Reproduce the entries in full and exactly. Pictures stay out.
________________________
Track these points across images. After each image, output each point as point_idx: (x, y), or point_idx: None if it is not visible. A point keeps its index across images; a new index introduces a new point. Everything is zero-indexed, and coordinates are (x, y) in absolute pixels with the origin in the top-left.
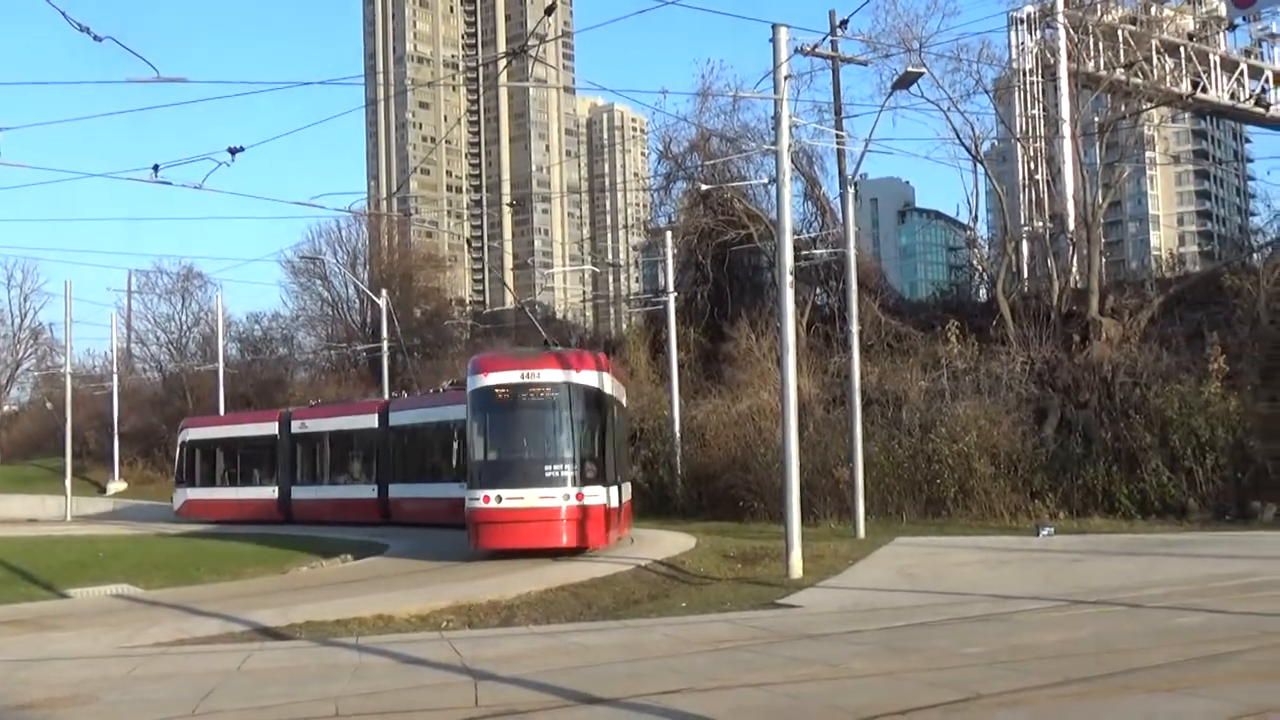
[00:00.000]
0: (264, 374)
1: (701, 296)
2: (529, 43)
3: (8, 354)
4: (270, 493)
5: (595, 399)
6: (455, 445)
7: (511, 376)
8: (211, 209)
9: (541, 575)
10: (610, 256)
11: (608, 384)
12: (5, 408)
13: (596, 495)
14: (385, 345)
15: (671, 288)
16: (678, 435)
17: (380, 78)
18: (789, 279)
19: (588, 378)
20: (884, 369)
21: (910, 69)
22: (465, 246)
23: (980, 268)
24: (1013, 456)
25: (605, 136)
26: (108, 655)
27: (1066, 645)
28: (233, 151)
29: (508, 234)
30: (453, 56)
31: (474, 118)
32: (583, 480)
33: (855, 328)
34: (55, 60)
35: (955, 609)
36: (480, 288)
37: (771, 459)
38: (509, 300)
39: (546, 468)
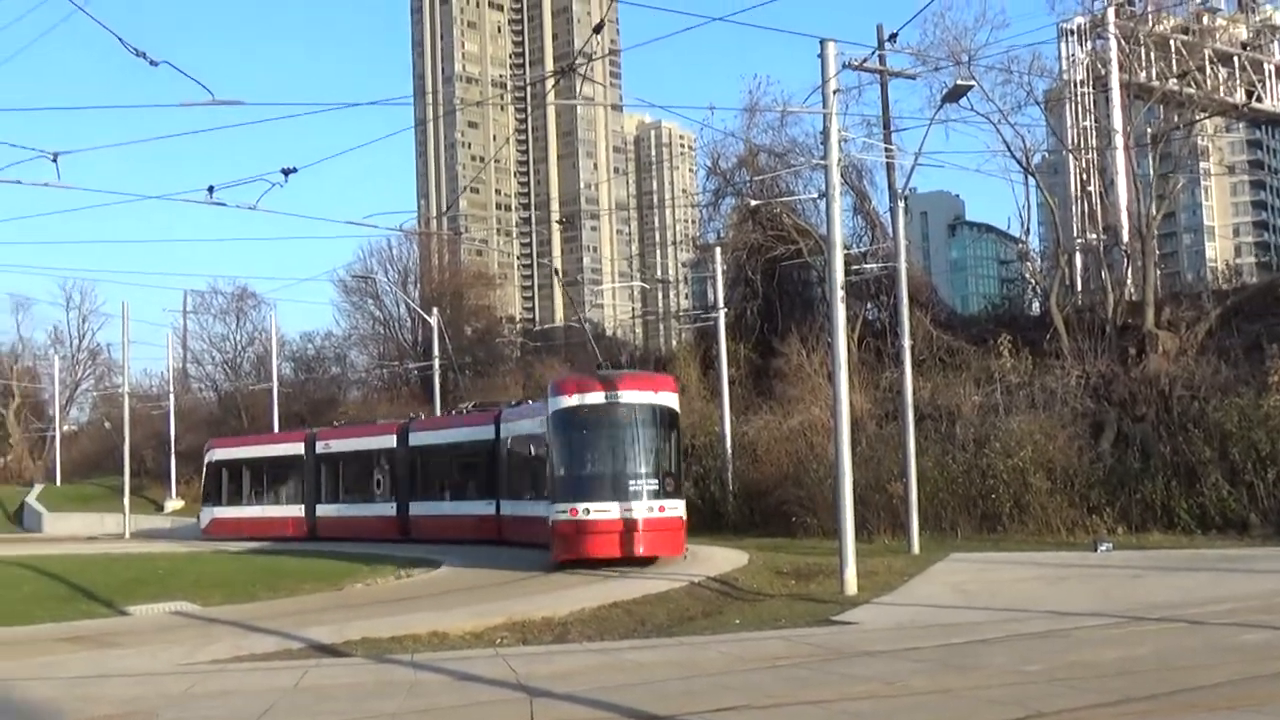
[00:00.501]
________________________
- _REPLY_:
Track these points across images. After each image, output each point as point_idx: (x, y), or point_idx: None if it is not visible. A point keeps its index across images; a new index introduces a new point. Everything is zero-indexed, and coordinates are (x, y) in absolute pixels with the origin in the top-left.
[00:00.000]
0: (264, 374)
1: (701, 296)
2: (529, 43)
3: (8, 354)
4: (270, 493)
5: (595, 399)
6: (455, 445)
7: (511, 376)
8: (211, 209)
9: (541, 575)
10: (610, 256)
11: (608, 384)
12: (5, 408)
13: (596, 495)
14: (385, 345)
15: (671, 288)
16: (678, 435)
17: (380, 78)
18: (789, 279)
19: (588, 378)
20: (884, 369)
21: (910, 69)
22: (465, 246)
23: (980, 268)
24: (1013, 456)
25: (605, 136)
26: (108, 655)
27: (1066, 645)
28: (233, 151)
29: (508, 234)
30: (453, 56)
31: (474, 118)
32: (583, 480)
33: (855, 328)
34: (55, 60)
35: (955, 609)
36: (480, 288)
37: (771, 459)
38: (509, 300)
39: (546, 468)
[00:00.501]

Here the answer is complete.